На помощь своему начальнику пришла его заместитель Лидия Никифорова. Решительно отобрав у Федотова мел, она стала чертить на доске нужную глиссаду…
Не будем продолжать острый диалог. Скажем только: безопасная кривая посадки вертолета была введена в ЭВМ вертолета. Степень автоматизации управления вертолетом и другими комплексами на последних камовских вертолетах очень высока. Машина способна выполнять многочисленные задачи, она как живое существо с электронным мозгом.
Много споров вызвал выбор диаметра верхнего вала несущего винта. Он во многом определяет характеристики «земного резонанса» вертолета, вес и работоспособность редуктора. Окончательное решение принял Николай Ильич и, как оказалось впоследствии, был прав.
Говорит Сергей Викторович Михеев:
«Конструирование — это искусство в самом высоком смысле слова.
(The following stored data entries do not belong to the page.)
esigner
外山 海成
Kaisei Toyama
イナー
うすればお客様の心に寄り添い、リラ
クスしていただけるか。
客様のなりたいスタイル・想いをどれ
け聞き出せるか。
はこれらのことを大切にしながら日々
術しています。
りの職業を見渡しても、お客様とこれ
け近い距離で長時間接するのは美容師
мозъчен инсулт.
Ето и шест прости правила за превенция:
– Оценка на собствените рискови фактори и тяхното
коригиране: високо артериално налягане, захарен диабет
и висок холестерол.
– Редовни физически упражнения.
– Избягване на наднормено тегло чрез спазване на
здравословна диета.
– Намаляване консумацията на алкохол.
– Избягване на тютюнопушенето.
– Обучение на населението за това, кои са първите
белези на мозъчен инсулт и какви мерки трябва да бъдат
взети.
Когда-нибудь будущих конструкторов станут отбирать так же, как отбирают сейчас детей в художественные, музыкальные и хореографические школы. В моем доме, как и в любом, масса всяких вещей, создателям некоторым из них я бы запретил впредь брать в руки карандаш. Общество от этого бы только выиграло…
Конструированию надо учить и учиться. Выдающийся конструктор Николай Ильич Камов, влюбленный в свою работу, никогда не упускал случая при рассмотрении чертежа дать нам несколько советов, напомнить поучительные примеры из практики.
Кстати, ему особенно нравились люди, которые могли смастерить какую-нибудь вещь сами. Возможно, я ошибаюсь, но мне тоже кажется, что непременное качество хорошего конструктора — его умение сделать что-либо своими руками.
Марк Купфер — лауреат Ленинской премии, заместитель главного конструктора, возглавивший направление, связанное с доводкой конструкции вертолета Ка-32, рисует, играет на гитаре, столярничает и даже делает балалайки. Думаю, что эти увлечения — своеобразное проявление его личности, личности конструктора.
Психология конструкторского труда формирует у человека очень важное качество: обязательно найти положительное решение. Вот потому-то хороший конструктор, как правило, и хороший организатор производства, хороший испытатель. Способность брать на себя ответственность и добиваться положительного решения проблемы, конечно, присуща не только конструктору, но воспитывает ее в человеке, по-моему, прежде всего — конструкторский труд.